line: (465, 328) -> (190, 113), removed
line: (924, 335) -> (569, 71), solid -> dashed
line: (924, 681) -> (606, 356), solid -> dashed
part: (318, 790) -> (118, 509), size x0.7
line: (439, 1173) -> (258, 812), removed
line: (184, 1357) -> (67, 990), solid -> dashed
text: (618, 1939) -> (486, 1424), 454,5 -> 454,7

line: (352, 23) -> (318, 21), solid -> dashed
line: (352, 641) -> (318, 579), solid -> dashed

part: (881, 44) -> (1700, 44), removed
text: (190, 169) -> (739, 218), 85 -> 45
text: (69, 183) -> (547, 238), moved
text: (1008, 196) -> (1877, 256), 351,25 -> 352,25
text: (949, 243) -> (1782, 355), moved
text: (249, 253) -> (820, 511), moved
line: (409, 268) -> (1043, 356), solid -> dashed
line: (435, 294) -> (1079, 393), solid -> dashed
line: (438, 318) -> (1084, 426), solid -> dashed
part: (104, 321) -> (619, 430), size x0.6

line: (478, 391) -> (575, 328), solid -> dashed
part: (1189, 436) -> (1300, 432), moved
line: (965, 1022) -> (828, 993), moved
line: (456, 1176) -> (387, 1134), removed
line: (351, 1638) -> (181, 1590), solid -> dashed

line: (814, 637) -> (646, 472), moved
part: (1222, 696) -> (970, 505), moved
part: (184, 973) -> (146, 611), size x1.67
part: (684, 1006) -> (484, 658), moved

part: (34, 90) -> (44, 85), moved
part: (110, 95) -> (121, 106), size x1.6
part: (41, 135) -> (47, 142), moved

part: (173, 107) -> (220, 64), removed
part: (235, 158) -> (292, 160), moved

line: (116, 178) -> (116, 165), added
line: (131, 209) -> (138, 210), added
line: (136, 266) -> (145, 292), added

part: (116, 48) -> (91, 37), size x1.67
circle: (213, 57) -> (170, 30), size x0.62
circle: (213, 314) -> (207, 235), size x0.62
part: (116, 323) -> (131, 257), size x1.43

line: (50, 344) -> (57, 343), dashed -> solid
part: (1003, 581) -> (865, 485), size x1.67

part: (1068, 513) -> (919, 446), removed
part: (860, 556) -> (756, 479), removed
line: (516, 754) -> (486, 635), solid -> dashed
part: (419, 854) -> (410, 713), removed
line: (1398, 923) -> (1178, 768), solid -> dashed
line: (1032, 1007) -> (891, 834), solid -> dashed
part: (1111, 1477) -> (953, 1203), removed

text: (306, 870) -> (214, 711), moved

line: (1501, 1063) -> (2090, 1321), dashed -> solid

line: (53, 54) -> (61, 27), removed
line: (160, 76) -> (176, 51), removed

· · · ·

Task details -> Of the lines above, copy each that contains "added".

Solution to this problem ->
line: (116, 178) -> (116, 165), added
line: (131, 209) -> (138, 210), added
line: (136, 266) -> (145, 292), added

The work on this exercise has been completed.